WORK ORDER: With the string "will" as the filter, copy each matching line from the records.

Saved data entries
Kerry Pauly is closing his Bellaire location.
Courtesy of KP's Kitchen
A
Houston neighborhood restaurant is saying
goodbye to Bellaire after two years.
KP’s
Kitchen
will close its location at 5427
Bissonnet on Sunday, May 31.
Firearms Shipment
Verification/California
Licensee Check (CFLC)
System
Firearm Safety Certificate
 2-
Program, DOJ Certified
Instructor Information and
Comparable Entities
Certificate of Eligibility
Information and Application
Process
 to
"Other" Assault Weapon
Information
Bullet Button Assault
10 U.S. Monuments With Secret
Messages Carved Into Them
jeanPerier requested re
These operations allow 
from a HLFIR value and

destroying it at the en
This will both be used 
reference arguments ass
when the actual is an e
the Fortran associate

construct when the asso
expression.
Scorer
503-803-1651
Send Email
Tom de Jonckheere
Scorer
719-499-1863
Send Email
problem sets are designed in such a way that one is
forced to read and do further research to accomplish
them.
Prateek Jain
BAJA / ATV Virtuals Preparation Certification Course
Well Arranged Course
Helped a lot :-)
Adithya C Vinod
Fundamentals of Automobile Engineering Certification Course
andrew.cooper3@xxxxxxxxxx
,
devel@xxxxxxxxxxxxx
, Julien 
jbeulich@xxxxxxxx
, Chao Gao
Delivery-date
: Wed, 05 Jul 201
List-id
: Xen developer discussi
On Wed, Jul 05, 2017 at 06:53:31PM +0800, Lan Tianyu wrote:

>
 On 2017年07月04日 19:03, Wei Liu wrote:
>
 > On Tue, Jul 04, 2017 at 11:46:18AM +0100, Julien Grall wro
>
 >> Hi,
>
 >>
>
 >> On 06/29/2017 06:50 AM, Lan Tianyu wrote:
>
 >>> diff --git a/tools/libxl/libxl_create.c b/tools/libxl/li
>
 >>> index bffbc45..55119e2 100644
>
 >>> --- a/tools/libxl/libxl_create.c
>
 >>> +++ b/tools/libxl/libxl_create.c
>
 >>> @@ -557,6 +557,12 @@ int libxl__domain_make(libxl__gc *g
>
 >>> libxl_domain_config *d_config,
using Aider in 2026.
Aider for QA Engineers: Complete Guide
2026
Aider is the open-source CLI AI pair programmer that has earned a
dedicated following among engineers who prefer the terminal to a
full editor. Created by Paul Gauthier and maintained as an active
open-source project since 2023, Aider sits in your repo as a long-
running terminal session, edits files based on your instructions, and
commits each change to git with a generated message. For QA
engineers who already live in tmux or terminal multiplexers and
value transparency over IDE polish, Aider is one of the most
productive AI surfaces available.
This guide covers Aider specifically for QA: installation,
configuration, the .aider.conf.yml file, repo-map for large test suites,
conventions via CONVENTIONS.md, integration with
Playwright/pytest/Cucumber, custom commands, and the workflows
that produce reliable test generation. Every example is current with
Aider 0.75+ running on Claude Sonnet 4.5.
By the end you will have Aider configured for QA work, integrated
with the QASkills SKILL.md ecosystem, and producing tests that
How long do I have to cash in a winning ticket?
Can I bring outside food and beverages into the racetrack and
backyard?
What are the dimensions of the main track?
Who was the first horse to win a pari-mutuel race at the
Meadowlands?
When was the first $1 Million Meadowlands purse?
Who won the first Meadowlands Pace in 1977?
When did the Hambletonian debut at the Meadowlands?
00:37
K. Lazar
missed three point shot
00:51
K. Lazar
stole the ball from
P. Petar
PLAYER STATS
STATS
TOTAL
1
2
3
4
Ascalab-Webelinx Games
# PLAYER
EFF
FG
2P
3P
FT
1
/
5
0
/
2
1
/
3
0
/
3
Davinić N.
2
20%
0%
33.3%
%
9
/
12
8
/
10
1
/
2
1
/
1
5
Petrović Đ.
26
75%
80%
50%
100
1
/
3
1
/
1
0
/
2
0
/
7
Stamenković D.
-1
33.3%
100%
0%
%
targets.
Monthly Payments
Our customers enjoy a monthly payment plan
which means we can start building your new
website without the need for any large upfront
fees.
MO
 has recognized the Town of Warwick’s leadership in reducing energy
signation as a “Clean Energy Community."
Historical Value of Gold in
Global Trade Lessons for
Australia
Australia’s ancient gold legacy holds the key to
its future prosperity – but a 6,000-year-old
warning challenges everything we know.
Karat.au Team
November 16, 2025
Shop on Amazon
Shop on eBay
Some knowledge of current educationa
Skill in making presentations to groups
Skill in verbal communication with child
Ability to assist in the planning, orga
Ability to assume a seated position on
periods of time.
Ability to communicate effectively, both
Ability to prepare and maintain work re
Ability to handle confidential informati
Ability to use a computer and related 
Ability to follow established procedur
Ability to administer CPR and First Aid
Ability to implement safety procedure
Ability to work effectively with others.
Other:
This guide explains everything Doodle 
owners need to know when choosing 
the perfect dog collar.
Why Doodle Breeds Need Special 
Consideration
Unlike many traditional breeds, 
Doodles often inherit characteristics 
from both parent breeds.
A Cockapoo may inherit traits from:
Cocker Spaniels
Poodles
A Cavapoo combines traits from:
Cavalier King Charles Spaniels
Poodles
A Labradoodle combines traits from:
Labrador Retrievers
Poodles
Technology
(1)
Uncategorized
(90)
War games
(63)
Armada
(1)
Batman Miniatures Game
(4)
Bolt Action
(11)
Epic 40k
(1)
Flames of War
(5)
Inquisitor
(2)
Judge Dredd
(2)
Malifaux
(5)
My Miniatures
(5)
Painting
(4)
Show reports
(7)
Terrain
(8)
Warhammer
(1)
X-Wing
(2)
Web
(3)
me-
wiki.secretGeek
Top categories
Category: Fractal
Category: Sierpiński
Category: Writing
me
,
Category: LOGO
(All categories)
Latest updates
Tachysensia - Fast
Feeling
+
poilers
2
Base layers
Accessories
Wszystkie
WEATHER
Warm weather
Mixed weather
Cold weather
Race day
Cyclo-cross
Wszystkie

ANSWER SPACE:
will close its location at 5427
This will both be used 
By the end you will have Aider configured for QA work, integrated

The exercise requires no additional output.